MDS can lead to acute myeloid leukemia (AML), a fast-spreading blood cancer that can be deadly if not treated promptly. A research team led by cancer biologist Daniel Starczynowski, PhD, found that overexpression of a protein called TRAF6 in hematopoietic (blood) cells drives the onset of MDS. TRAF6 normally functions as an immune sensor of pathogens, according to the authors, who published their data online Dec. 26.
“We found that TRAF6 overexpression in mouse hematopoietic stem cells results in impaired blood cell formation and bone marrow failure,” said Starczynowski, a member of the Division of Experimental Hematology and Cancer Biology at Cincinnati Children’s Hospital Medical Center. “Based on our paper, a number of therapeutic approaches can be tested and directed against TRAF6 and other related proteins responsible for MDS.”
In testing on laboratory mouse models and human MDS/AML samples, the researchers identified a novel substrate of TRAF6 called hnRNPA1, an RNA binding protein. They also found molecular interactions with Cdc42, a protein that helps regulate cells also implicated in cancer. All of these could be potential treatment targets for cases of MDS triggered by overexpression of TRAF6, according to Starczynowski, who said future studies will test their therapeutic potential in mouse models of MDS.

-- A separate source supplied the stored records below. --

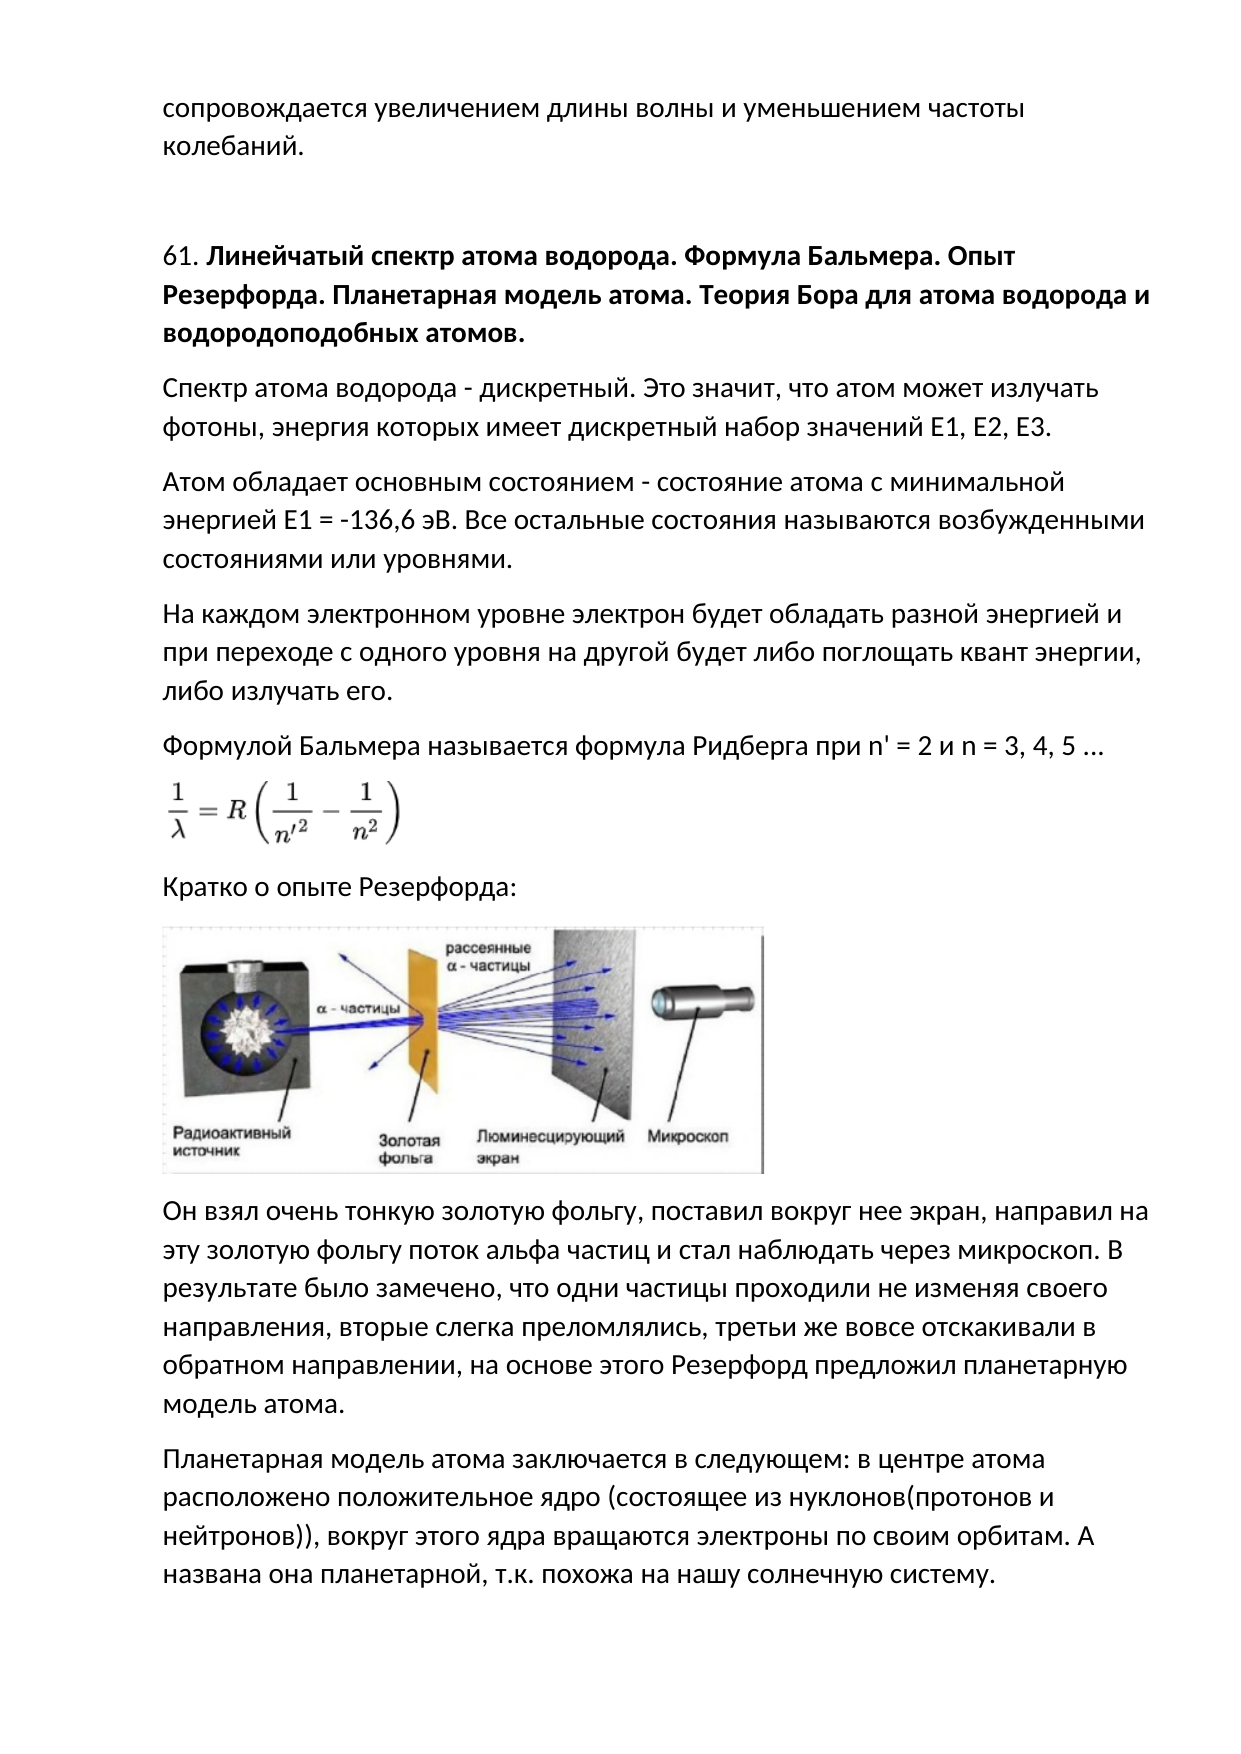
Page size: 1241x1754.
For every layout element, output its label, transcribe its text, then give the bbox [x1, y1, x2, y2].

text Он взял очень тонкую золотую фольгу, поставил вокруг нее экран, направил на эту золотую фольгу поток альфа частиц и стал наблюдать через микроскоп. В результате было замечено, что одни частицы проходили не изменяя своего направления, вторые слегка преломлялись, третьи же вовсе отскакивали в обратном направлении, на основе этого Резерфорд предложил планетарную модель атома. [162, 1192, 1152, 1420]
text Кратко о опыте Резерфорда: [162, 868, 1152, 904]
text Спектр атома водорода - дискретный. Это значит, что атом может излучать фотоны, энергия которых имеет дискретный набор значений Е1, Е2, Е3. [162, 369, 1152, 443]
text 61. Линейчатый спектр атома водорода. Формула Бальмера. Опыт Резерфорда. Планетарная модель атома. Теория Бора для атома водорода и водородоподобных атомов. [162, 237, 1152, 350]
picture [162, 923, 765, 1174]
text Планетарная модель атома заключается в следующем: в центре атома расположено положительное ядро (состоящее из нуклонов(протонов и нейтронов)), вокруг этого ядра вращаются электроны по своим орбитам. А названа она планетарной, т.к. похожа на нашу солнечную систему. [162, 1440, 1152, 1591]
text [162, 89, 1152, 163]
text Формулой Бальмера называется формула Ридберга при n' = 2 и n = 3, 4, 5 ... [162, 727, 1152, 762]
picture [162, 781, 406, 850]
text Атом обладает основным состоянием - состояние атома с минимальной энергией Е1 = -136,6 эВ. Все остальные состояния называются возбужденными состояниями или уровнями. [162, 463, 1152, 575]
text На каждом электронном уровне электрон будет обладать разной энергией и при переходе с одного уровня на другой будет либо поглощать квант энергии, либо излучать его. [162, 595, 1152, 707]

The researchers were able to identify the new molecular targets by conducting a global proteomic analysis of human leukemia cells. This allowed them to the see entire complement of proteins regulated by TRAF6 in leukemia cells.
Beyond the potential for new therapeutic approaches in treating MDS or AML, the paper revealed a new and critical immune-related function for TRAF6, according to the authors. In response to various pathogens, the protein also regulates RNA isoform expression, an important step in the translation of genetic code into protein and cell formation. In the context of the current study, TRAF6’s regulation of RNA isoform expression is important to the function of hematopoietic cells and reveals another dimension to how cells respond to infection, Starczynkowski said.